In mature markets, such quantitative and high-frequency trading had led to better liquidity, but also spawned herd behaviours, greater volatility and unfairness, Yi said.
Fund managers were quick to deflect that criticism, which comes at a time of heightened market concerns as China launches a series of regulations against sectors ranging from technology to private tutoring.
Yi’s remarks also come as analysts debate the role of China’s ‘flash boys’ — the data-driven, fast-paced hedge fund traders — in a thriving stock market.
“You cannot just blame quants, without blaming long-only funds” for causing market problems, said Yuan Yuwei, a hedge fund manager at Water Wisdom Asset Management.
“Actually, long-only funds do more harm to markets” in China, where short selling of shares is restricted, he said.
Xueming Zhang, head of Antifragile Investment at China iFund Asset Management Co Ltd, distanced his company from the type of funds potentially being targeted by regulators.
“Our quantitative strategy is different from the mainstream these days, which is high-frequency trading,” Zhang said.
“It’s understandable that regulators don’t want to see barbaric growth of the sector triggering excessive volatility.”
China’s quantitative private funds totalled nearly 1 trillion yuan ($154.6 billion) at the end of June, according to Citic Securities.

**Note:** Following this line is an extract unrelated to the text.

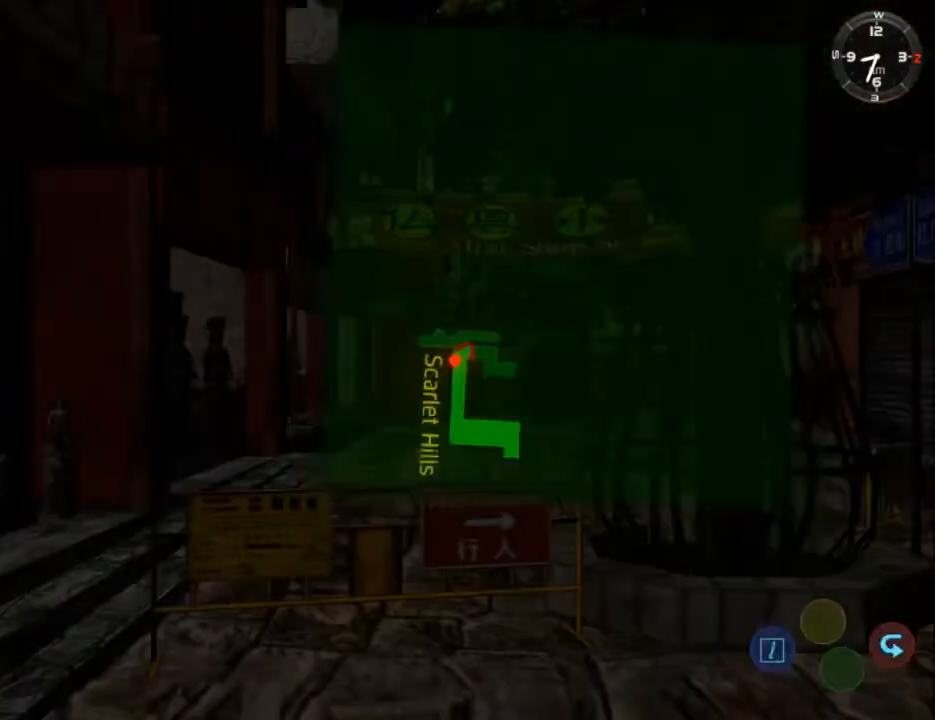
{"buttons": ["R2"], "left_stick": "center", "right_stick": "center", "events": []}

That’s almost ten times their size in 2017.
The chief executive of a major high-frequency hedge fund in China said the asset manager had been in constant contact with regulators, who are studying the business.
“High-frequency trading under China’s stock trading mechanism is different from that in U.S. and European markets,” said the executive, who declined to be identified due to sensitivity of the topic. Under China’s system, stocks cannot be sold on the same day of purchase.
“But it’s a trend for regulators to set up an effective management framework, which we support.”
The spotlight on ‘flash boys’ coincides with an explosion in China’s stock trading volumes. Daily turnover has exceeded 1 trillion yuan for over 30 consecutive sessions.
Estimates of how much quant funds contribute to this turnover vary. Citic Securities puts the figure between 10%-15%, while Guosen Securities estimates it’s over 20%.
Some of the biggest players include High-Flyer Quant, Ubiquant Investment and Shanghai Minghong Investment Management Co. The market has also attracted global hedge fund houses such as Winton Group and Man Group, as China presses on with opening its capital markets.
Instead of imposing tighter regulations on hedge funds, China should improve its shorting mechanism and allow intraday trading of stocks, said Yuan of Water Wisdom.
“It’s time to reform the trading mechanism of A-shares,” he said.